Бог его знает, почему меня не расстреляли в Цешине. Ведь я был автором антинемецких, более того, направленных лично против Гитлера статей! Меня избили, вышибли зубы, но мне повезло: я не был казнен, а оказался в Заксенхаузене. Даже без пометки в бумагах, что надлежит со мной сделать. Об этом мне по секрету сообщил эсэсовец Рудольф Шинцер, мастер на обувной фабрике; он был из Вены и знал меня по афишам как артиста кабаре: я там выступал с художественным свистом.
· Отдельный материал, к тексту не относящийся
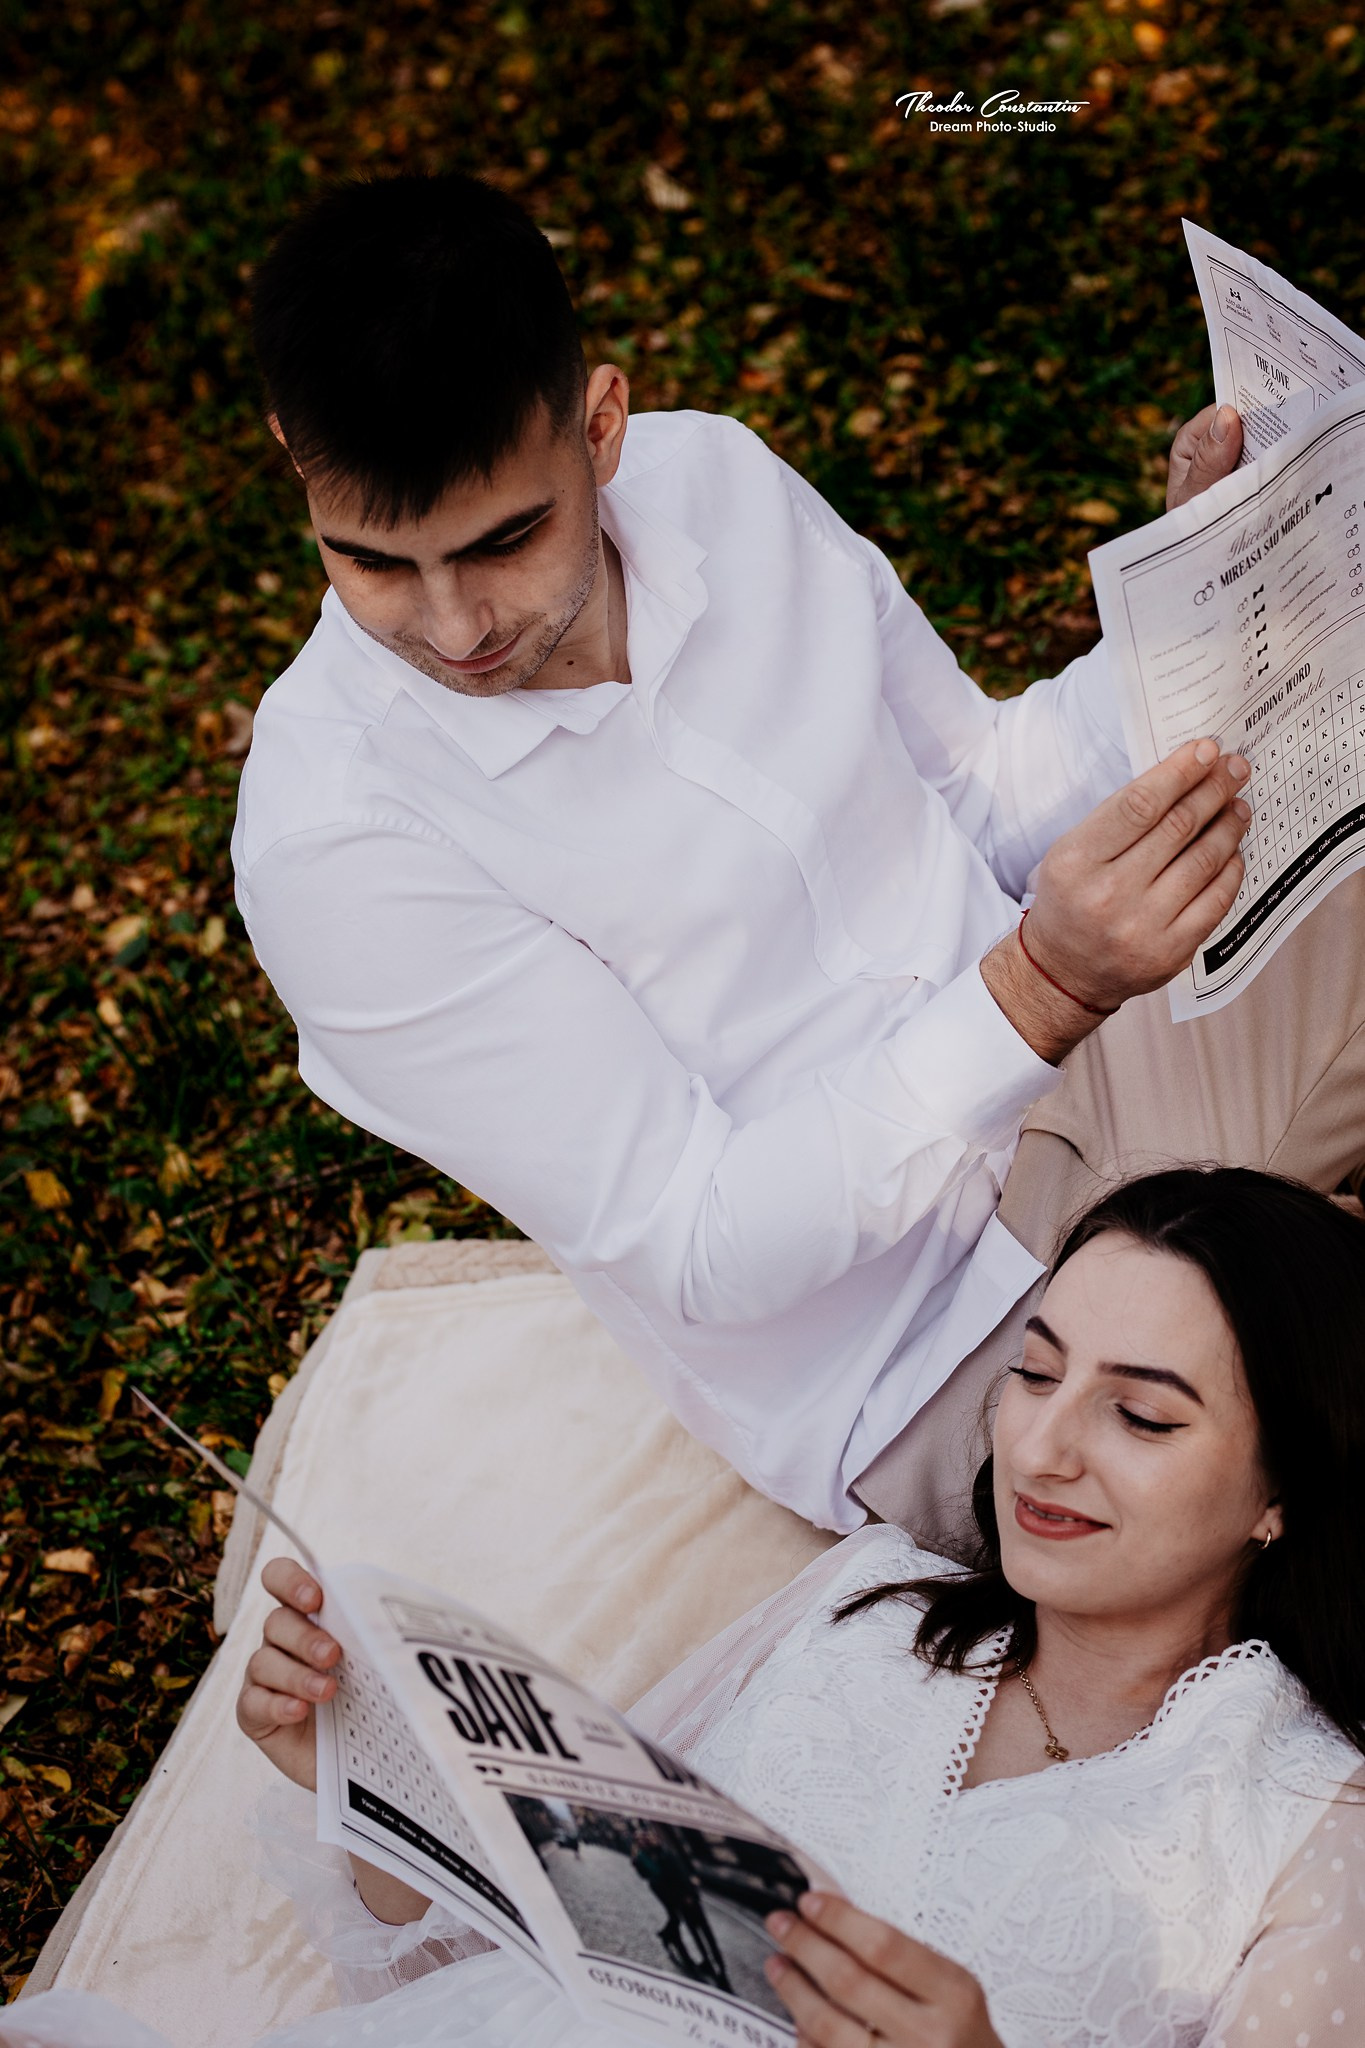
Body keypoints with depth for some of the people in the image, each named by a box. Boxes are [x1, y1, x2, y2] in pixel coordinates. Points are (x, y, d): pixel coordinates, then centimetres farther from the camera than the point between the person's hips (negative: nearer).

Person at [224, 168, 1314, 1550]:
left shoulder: (716, 476, -4)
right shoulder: (328, 844, -22)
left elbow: (986, 797, 9)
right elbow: (699, 1251, -21)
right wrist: (1040, 991, -33)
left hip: (1084, 1067, 6)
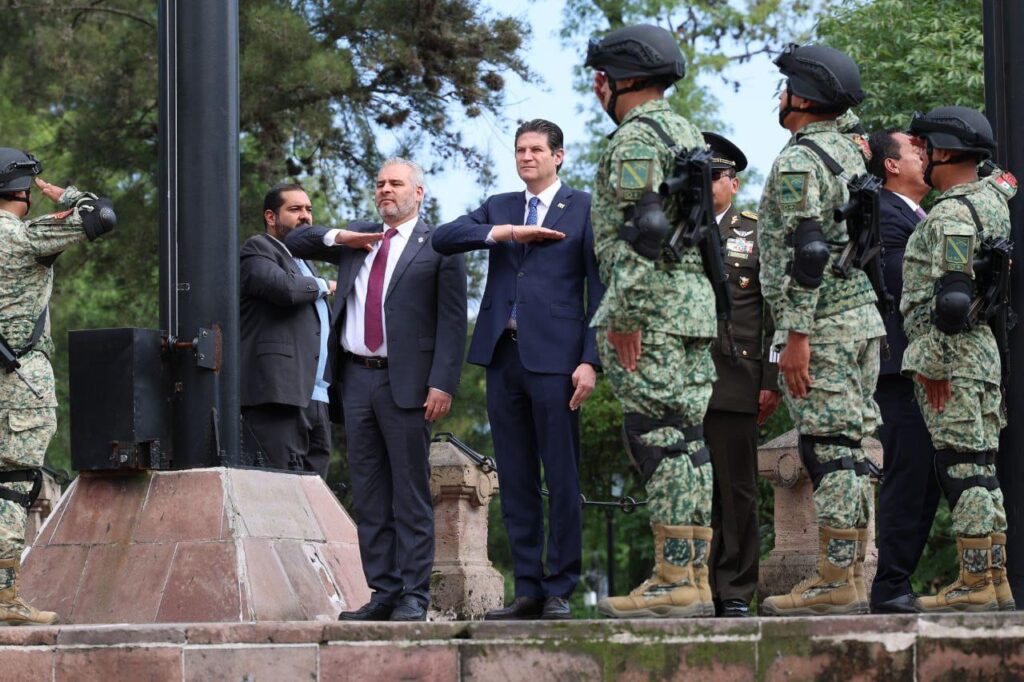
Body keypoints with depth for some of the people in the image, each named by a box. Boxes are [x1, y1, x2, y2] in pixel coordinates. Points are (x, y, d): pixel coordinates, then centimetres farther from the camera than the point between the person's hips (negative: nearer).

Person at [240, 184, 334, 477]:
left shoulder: (304, 263, 30)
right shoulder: (258, 250, 2)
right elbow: (285, 288, -18)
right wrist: (322, 286, 1)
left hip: (316, 399, 9)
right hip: (278, 394, -9)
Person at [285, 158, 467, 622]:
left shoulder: (438, 246, 1)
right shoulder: (357, 242, 17)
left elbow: (452, 320, -4)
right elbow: (294, 242, 22)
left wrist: (442, 384, -13)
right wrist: (337, 237, 2)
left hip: (405, 383, -6)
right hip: (356, 379, 6)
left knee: (410, 496, -3)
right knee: (368, 497, 7)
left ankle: (413, 597, -1)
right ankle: (383, 593, 11)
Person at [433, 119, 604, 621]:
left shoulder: (584, 209, 5)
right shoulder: (498, 208, 18)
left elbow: (599, 290, 0)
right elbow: (442, 239, 3)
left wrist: (590, 360, -9)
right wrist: (505, 232, -9)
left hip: (554, 357, -5)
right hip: (502, 356, 5)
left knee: (562, 480, -4)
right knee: (515, 481, 6)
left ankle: (559, 591, 1)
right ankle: (527, 590, 10)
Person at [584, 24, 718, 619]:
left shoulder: (635, 140, -9)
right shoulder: (689, 135, 21)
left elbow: (640, 233, -18)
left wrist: (625, 316, -18)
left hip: (652, 313, -10)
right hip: (699, 306, 10)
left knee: (660, 444, -10)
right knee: (692, 443, 8)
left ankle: (675, 582, -11)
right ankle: (698, 578, 9)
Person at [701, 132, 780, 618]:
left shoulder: (758, 235, 10)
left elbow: (777, 314, 5)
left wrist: (772, 381, -3)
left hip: (735, 383, -2)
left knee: (737, 490, -1)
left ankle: (735, 594, 4)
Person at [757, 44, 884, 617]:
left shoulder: (798, 162, -13)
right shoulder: (852, 155, 17)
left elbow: (802, 253, -20)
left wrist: (796, 336, -20)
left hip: (821, 328, -10)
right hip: (864, 317, 10)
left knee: (829, 451, -9)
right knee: (847, 452, 11)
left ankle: (837, 584, -10)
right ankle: (850, 578, 13)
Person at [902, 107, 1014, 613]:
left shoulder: (950, 214, -15)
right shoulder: (992, 200, 14)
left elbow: (948, 297, -20)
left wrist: (932, 364, -18)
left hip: (951, 357, -10)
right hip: (983, 347, 10)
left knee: (961, 467, -9)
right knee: (981, 468, 10)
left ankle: (974, 585, -10)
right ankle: (995, 580, 12)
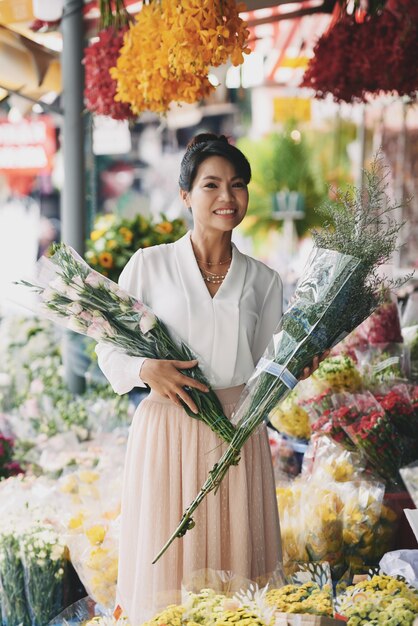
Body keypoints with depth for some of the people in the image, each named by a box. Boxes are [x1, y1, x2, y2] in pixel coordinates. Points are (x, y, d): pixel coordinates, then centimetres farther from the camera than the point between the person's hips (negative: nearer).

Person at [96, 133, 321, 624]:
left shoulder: (263, 281, 8)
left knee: (234, 556, 5)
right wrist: (146, 370, -14)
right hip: (167, 431, -2)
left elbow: (266, 371, 13)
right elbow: (109, 350, 5)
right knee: (165, 559, 2)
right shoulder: (149, 266, 1)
Да, даже и среди эсэсовцев попадались не потерявшие человеческого облика. К примеру, этот Шинцер ни разу никого не ударил, оставался порядочным человеком, и если бы после войны против него возбудили судебный процесс, думаю, все узники Заксенхаузена выступили бы в его защиту…
А музыкальность я унаследовал, как уже говорил, от матери… Я играю на скрипке, на флексатоне[43] и пою, аккомпанируя на гитаре. Гитару я принес из Заксенхаузена; она кое-где уже ободрана, но зато какой у нее голос! Принадлежала она убитому голландскому еврею, гранильщику бриллиантов из Харлема. Это итальянский инструмент, его создатель — сицилиец Амадео Беллуджи жил в девятнадцатом веке. Я объехал с нею полсвета, в США мне предлагали за нее восемь тысяч долларов… Чистейший резонанс… Звучание струны не гаснет в течение сорока пяти секунд…
В концлагере стихи и песни Кулисевича нередко рождались под аккомпанемент этой гитары. Он вколачивал их в память строфу за строфой: ведь любой обнаруженный клочок бумаги был равнозначен смертному приговору. Бормотал все новые и новые стихи. Заглушал ими голод и чувство унижения, спасал человеческое достоинство. А вечерами выкрикивал свое отчаяние, боль, ненависть товарищам по заключению. Тогда вместе с Кулисевичем выступали гениальный мастер пантомимы Жан-Луи Барро, тенор парижской Гранд-Опера́ Андре Ларибуасьер, Тадеуш Фийевски… Алекс пел, чтобы поддержать мужество тех, кому дано было выжить в этом аду.